Sooke offers a number of great places to eat and it’s serendipitous there’s much to do to work up a hunger such as hiking, kayaking, scuba diving, whale watching, fishing, biking, and even zip lining. Plan your own personalized itinerary to leverage all the area has to offer.
I was keen to learn more about Saltwest Naturals, where Jessica and Jeff Abel make Canadian sea salts just a short drive from Sooke through the country side. The sea salt is harvested from the West Coast, produced by hand in small batches and infused with a variety of flavours. I opted for Seasar Pleaser Cocktail Rimmer, with Sweet Smokey Maple and Smashed Peppercorn Sea Salts. Every time I use the ones that I purchased such as adorning barbequed salmon with the Sweet Smokey Maple just before served, we’re drawn right back to our getaway.
Depending on the days of your visit, you can tour the Sheringham Distillery. There’s local craft beer from Sooke Oceanside Brewery and Sooke Brewing Company. Or if coffee is more to your taste, you’ll want to drop into The Stick in the Mud roaster.
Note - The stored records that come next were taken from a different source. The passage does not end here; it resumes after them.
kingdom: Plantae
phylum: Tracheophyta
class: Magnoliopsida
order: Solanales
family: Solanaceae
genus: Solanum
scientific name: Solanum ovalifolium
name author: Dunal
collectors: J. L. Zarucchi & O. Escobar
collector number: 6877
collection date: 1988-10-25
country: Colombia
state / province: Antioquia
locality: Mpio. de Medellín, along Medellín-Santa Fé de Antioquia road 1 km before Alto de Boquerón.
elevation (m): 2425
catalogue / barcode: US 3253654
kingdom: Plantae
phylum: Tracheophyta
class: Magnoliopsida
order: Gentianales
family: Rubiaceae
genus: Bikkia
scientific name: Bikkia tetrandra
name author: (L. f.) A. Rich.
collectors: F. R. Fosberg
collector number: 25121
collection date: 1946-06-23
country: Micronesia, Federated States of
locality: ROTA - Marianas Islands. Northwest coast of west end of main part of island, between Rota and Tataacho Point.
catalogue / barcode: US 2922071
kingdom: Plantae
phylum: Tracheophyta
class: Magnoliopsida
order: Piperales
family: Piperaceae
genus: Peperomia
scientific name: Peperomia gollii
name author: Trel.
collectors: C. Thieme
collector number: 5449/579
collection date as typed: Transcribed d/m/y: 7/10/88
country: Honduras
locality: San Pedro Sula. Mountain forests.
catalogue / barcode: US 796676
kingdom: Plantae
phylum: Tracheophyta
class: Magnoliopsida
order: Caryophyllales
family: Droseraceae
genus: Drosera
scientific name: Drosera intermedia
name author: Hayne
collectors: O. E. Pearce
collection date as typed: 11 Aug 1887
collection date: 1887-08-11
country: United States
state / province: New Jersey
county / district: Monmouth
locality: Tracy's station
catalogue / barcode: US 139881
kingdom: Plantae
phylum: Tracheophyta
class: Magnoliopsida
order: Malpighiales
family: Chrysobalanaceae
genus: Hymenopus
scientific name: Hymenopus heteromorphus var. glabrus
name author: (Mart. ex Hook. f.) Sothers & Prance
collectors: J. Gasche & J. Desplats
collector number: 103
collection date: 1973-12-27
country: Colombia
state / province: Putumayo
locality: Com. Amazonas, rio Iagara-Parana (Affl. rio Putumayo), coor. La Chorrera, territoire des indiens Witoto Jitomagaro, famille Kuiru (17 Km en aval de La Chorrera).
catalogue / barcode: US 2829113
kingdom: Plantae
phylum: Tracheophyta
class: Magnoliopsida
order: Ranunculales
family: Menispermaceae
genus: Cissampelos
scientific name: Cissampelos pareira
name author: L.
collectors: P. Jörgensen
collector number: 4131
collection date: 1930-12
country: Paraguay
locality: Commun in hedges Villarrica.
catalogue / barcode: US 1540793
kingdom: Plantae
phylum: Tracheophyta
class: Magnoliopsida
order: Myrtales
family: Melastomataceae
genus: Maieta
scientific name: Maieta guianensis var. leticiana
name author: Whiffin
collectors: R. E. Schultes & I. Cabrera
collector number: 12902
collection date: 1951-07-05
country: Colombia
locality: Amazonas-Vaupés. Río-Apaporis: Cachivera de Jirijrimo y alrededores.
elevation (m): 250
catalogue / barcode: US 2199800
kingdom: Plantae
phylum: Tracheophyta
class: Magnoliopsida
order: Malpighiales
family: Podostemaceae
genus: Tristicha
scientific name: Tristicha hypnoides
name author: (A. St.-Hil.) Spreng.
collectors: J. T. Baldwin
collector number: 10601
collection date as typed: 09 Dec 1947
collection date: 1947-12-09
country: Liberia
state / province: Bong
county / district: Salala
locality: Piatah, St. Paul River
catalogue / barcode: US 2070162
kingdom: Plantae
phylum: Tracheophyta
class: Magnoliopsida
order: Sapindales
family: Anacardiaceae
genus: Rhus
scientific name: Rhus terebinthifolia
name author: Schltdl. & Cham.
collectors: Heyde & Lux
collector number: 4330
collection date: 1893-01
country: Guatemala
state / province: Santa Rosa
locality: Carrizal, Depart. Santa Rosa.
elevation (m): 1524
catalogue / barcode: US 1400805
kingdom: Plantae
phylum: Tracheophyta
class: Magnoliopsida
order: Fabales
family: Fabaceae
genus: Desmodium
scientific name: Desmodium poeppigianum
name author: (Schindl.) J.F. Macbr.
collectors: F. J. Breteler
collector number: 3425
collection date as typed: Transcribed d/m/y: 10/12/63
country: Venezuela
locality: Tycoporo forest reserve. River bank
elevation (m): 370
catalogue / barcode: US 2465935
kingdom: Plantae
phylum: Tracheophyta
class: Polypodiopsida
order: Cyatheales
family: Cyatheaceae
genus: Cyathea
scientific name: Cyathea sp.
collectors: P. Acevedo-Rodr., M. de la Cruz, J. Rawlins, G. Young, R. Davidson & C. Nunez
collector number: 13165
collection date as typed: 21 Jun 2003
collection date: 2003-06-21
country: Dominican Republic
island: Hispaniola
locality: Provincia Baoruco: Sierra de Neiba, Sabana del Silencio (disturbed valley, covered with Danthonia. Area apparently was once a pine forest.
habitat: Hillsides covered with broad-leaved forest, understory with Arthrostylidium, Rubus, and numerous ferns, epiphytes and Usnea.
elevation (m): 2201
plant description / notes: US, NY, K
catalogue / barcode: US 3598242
A highlight of our trip was our dinner at Wild Mountain Food & Drink. With the team of Chef/Owner Oliver Kienast and his wife Sommelier/Owner Brooke Fader, it is a fresh farm food feast not to be missed. Deeply committed to the Slow Food movement, the meals artfully gathered and prepared here are love letters to local and sustainable cuisine.
Our selections created a symphony of foraged from the land and sea. The Wild Morel Mushroom with fresh herb cheese spiked an umami of rainforest while the Albacore Tuna Tartare appetizer with kohlrabi, preserved lemon and sea asparagus bridged us back to the sea. Mark ordered the clams that were artfully steamed in Tod Creek cider with house made bacon, bok choy, potatoes, and wild bull kelp as his main. For me, the Halibut called and did not disappoint served in a delicate prawn and kombu broth with red quinoa, fennel, sea beans, Hakurei turnips and snap peas topped with sweet cicely herb sauce. Divine! Our meal was so expertly prepared and elegantly presented, we couldn’t resist sharing a dessert of Chocolate Pudding (single-origin Peruvian Chocolate) with praline and cream and served with crisp thin cinnamon cookie. Heaven!
Next visit we’ll have to linger longer. As we headed back to the airport, we took a quick loop on Happy Valley Road to see the Glow Arts Gallery and look longingly at Olympic View Golf Course wishing we had more time. There’s still much to explore and we’re craving a return to these special spots.